Clearly, as human beings, evolution has provided us with the ability to efficiently navigate an ever-changing world, interpret our experience and make decisions—an astonishing capability, given the immense volumes of data that we process, its moderate likelihood of being distorted, its fickle temporal availability and its variable information content. Flies and other insects, facing their own version of this problem, have evolved optical and neural mechanisms that rapidly and efficiently filter visual information to find what is important amid variable environmental conditions. In thinking about the data-processing demands of machine vision, we can probably learn a lot from insects.

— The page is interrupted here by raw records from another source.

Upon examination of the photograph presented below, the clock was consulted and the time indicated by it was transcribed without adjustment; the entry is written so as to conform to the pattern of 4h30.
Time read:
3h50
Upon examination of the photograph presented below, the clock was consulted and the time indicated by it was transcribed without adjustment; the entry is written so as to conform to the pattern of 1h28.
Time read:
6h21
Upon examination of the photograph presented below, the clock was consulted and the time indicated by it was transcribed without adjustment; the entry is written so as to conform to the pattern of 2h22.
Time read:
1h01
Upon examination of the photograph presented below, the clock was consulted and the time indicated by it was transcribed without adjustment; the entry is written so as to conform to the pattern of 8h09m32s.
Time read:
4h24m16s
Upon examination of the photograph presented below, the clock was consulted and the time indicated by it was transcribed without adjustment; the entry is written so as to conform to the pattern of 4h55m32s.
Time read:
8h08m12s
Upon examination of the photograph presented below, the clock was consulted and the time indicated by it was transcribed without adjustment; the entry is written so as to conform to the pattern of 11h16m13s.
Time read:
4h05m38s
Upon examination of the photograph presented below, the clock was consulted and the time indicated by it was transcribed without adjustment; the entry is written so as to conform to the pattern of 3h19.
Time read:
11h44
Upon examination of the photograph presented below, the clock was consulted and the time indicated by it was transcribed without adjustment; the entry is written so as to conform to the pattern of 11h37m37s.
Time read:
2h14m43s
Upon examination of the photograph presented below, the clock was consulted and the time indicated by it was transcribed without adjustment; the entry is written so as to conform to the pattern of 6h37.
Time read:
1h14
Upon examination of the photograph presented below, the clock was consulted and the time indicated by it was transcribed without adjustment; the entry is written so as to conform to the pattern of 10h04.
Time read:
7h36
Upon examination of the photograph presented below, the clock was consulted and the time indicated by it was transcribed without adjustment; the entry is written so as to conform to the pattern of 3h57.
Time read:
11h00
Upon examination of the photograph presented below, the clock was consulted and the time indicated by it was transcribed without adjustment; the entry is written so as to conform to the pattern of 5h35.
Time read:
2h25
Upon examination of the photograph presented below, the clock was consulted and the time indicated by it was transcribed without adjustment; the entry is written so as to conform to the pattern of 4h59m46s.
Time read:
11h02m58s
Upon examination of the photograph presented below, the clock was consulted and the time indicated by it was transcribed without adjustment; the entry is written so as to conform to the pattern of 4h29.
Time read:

In this feature article, we look at some of the ways insect visual systems have solved the information problem—and how those solutions could inform computer vision architectures. After summarizing some essential aspects of insect vision and their intricate optical and neural components, we propose an insect-inspired design framework that involves optical encoding, sparse sampling with spatial compression, and shallow hardware postprocessing. Such a framework, we believe, can produce machine vision systems that can reliably extract higher-level signals in the face of noise—and can do so with lower computational costs than systems based on deep learning.

figureInsect eyes showing multiscale, meso-ordered optics. Left: A green long-legged fly (top) and its characteristic facet pattern with alternating rows of corneal interference reflectors (bottom). Center: The Mourning Cloak, a diurnal butterfly (top) and the polycrystalline domains of corneal nano­structures on one of its facet lenses (bottom). Right: A Hemianax papuensis dragonfly (top) with fractal nanostructures (bottom) on its wings. [D.G. Stavenga et al. J. Comp. Physiol. A 203, 23 (2017) / K. Lee et al. Sci. Rep. 6, 28342 (2016) / E.P. Ivanova et al. PLOS One 8, e67893 (2013); CC-BY 4.0]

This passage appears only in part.